Quick increase of government debt.

By many estimates, revenue would fall at a fast pace, 60 percent in 10 years, Levine says. Meanwhile, the national debt increase would be $1 trillion per year and $9.5 trillion to $12 trillion in the next decade, according to Tax Policy Center and the Tax Foundation, respectively. The proposal would add $34.1 trillion to the national debt by 2036, the Tax Policy Center says. The current national debt is about $19 trillion.

Higher interest rates for borrowers.

Vastly higher debt would likely mean higher interest rates for consumers and businesses, Levine and Williams say. "If I were lending money to the U.S. and I saw the U.S. adopt a policy for (debt) to increase by over 60 percent in the next decade at a time when the country's demographics are also aging, it would make me quite nervous about lending money to the federal government and it would make me nervous about the future economic prosperity of the U.S.," Levine says.

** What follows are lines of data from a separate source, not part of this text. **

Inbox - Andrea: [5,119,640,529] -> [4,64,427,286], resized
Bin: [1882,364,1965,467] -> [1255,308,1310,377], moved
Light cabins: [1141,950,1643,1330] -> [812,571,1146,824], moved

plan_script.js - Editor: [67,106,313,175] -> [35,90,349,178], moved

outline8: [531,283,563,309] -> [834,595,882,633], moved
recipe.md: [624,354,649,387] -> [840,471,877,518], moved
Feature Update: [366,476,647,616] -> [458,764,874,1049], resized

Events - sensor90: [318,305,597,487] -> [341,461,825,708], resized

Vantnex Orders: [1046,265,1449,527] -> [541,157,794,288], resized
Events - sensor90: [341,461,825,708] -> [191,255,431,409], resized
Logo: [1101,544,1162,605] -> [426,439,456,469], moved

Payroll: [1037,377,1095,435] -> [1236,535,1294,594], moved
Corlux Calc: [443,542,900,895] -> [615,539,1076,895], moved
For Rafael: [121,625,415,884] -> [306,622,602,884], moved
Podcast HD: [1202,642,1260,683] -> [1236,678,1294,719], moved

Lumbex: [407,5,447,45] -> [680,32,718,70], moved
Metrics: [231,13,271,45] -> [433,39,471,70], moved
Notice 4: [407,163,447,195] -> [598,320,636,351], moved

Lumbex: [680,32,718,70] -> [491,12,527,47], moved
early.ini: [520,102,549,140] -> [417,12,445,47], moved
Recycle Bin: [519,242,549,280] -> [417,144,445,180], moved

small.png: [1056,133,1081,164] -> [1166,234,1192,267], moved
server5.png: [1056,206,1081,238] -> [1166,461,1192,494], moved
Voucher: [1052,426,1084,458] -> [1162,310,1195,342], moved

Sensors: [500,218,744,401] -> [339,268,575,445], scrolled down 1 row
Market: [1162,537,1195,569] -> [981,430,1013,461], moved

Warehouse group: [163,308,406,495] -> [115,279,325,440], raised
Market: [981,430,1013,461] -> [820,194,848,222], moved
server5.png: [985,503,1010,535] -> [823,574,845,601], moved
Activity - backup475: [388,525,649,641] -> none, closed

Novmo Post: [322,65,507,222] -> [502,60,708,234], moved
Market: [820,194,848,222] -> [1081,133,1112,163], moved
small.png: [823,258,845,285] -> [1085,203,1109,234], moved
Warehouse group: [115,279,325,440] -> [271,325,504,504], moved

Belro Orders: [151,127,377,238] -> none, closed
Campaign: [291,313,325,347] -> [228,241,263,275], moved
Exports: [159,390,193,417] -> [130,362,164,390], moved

Government programs could be at risk.

Since Trump says he'll work to keep Social Security, Medicare and Medicaid intact -- which is about two thirds of the budget -- and increase military spending -- about half of the remaining budget, "he's down to just the non-defense discretionary spending," Williams says, which isn't enough to cover the debt. The shortfall might mean cutting discretionary services, such the Postal Service, military, education and commerce, Pomerleau says. The goal is the economy will grow so much from the tax cuts that there won't be a deficit.

Growth in small business sector.

Tax breaks and access to funds would help small businesses, says Joseph Bucci, business, leadership and management department chairman at Regents University. After the financial crisis, small business loans have been hard to get. "You want businesses to expand, get new equipment, hire new people, people pay taxes," Bucci says. But critics say there's little evidence tax cuts lead to growth. "Take a look at the George W. Bush administration," Williams says. "They cut taxes substantially over the eight years and the economy didn't grow much at all."

Incentives to come back to America.

Companies holding cash overseas will have a one-time repatriation of a significantly discounted 10 percent tax rate, followed by an end to the deferral of taxes on corporate income earned abroad. "He's trying to say, you know, don't be afraid of bringing that money back into the country," Bucci says. "Because that will certainly help the economy and the investments in the U.S. And he's got to incentivize that a little bit." Critics say this wouldn't go far enough to cover the deficit and may prompt firms to seek more incentives.